Thursday, March 09, 2006

A Portrait of War

Hurrah! High school was finally out that fateful summer of 1968. There was a young woman who lived up the street from me in Ringoes, NJ. She was a year or two older and she remembered me as the artist from grade school and the neighbor who knew how to draw. Living in a small town, everyone kind of knew everyone. Small towns were like that. We were more concerned with what was going on in our own back yards than anything else, but even then, the Vietnam war was lurking in the backs of our minds. I was too young to be overly concerned about what was happening halfway around the world, but the news of it never escaped our thoughts. We saw it on TV and read about it in the daily newspapers. We talked about it at school, in the classrooms and the hallways. When I was in the 8th grade, a classmate was secreted out of the room. Hours later, the principal came on the P.A. system and announced that Van Dyke Manners was killed in action. He was the first person from Hunterdon County, NJ to die. I did not know him personally, but it hit close to home because my friend, Greg Manners, had lost his uncle.
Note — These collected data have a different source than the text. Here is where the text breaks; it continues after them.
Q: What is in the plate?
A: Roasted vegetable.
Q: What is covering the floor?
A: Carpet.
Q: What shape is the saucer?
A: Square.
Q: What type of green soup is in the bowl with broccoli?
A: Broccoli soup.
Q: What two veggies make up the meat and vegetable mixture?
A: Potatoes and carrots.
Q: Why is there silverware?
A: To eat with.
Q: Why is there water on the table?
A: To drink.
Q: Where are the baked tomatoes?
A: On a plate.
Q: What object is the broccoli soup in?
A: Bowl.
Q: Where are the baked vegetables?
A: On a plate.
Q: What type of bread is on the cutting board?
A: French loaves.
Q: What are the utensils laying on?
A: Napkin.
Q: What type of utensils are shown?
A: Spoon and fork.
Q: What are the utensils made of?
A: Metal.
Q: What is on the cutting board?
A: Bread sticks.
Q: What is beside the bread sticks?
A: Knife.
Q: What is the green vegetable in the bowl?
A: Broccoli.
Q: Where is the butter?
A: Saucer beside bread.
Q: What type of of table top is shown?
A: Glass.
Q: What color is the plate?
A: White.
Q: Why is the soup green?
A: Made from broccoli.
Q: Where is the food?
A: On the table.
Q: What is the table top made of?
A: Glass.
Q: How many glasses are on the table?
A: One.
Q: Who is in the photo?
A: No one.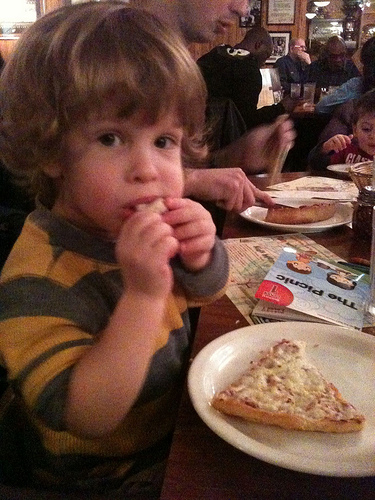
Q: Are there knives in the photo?
A: Yes, there is a knife.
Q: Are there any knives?
A: Yes, there is a knife.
My neighbor was dating a fellow who was about to enter the US Army. She asked me if I would draw a portrait of him. She would be happy to pay me. Wow, this would be my first commissioned job as an artist! I said, of course I will. How much? Oh, how about $15? OK, that's fine. I told her I'd like to meet him to get the feel of what kind of drawing I would do. If you have any photographs, let me see them, too. I met Mike Baldwin a couple of times and got to know him. At 18, he was a man. I was 15 going on 16, but this guy was old to me. He was handsome and just had that air of maturity and manliness we younger guys wished for but didn't have. He shaved. I didn't. With a war going on, I was in no hurry to buy my first razor.
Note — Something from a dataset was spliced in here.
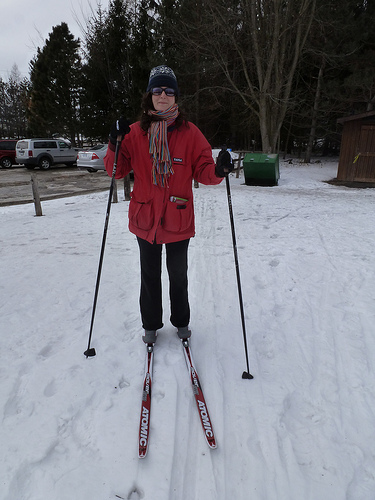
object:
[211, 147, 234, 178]
glove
I went to a store in the big town of Flemington to buy materials. I bought 2 poster boards instead of one in the event I messed up. I didn't yet drive and it wasn't every day I got to go shopping if I needed another one. She wanted the portrait as big as I could make it, probably to hang on her bedroom wall while he was gone. I only used one board and wondered what to do with the spare. I'll do a second portrait. Buy one, get one free. I don't know what compelled me to do it, but I did and I'm very glad. Maybe I thought if the relationship didn't work out years later, at least he would have one to share with his family. That must have been the reason. Maybe the death of Van Dyke put apprehension in my heart. You know, one for his mother, just in case.

Mike Baldwin went to Vietnam soon after that. He went because he believed in a cause. We learned of the Domino Effect in school. If one country falls to Communism, so do its neighbors. He was there a very short time before he came home zipped up in a body bag. That was my hideous wake-up call and first real experience with the horrors of war. Someone I knew was dead because of it. It was the senseless death of a man who sensed something more important than his own self. We lost so many and so much. What did we gain from that war? To this day, I still look up to him and I'm 35 years older than he was the day he died. I've gone through a lot of razors since then. Over the years, I've stood in front of the mirror and wondered what if he did come back alive? Would he and my neighbor have married? Perhaps, it's better it didn't happen that way. Maybe, Mike and his wife would be grieving for one of their own today instead. Still, I picture him as very proud, but it's a haunting portrait I now see.


Pfc. Van Dyke William Manners (11/10/1945 - 2/15/1967) KIA - Kontum Province, South Vietnam

Sgt. Michael Richard Baldwin (7/19/1947 - 9/12/1968) KIA - Binh Long Province, South Vietnam, ambushed while on reconnaissance 5 kilometers Northeast of Loc Ninh, along with:
Ssgt. Phillip Kenneth Baker - Detroit, MI
Pfc. Eugene Russell Boyce - Spartanburg, SC
Sp4. Wayne Daniel Jenkins - Bryson City, NC
Pfc. Kenneth Leroy Martin - Los Angeles, CA
Pfc. Marion Luther Oxner - Leesville, SC
Pfc. Dale Arden Palm - Toledo, OH
Pfc. Kurt Francis Ponath - Cudahy, WI
Sp4. J C Williams Jr. - Muncie, IN
Pfc. William Wittman - Binghamton, NY

September 12, 1968, was a long and sad day for Alpha Company, 1st Battalion, 28th Infantry, 1st Infantry Division.

To all our brethren lost in wars, rest in peace.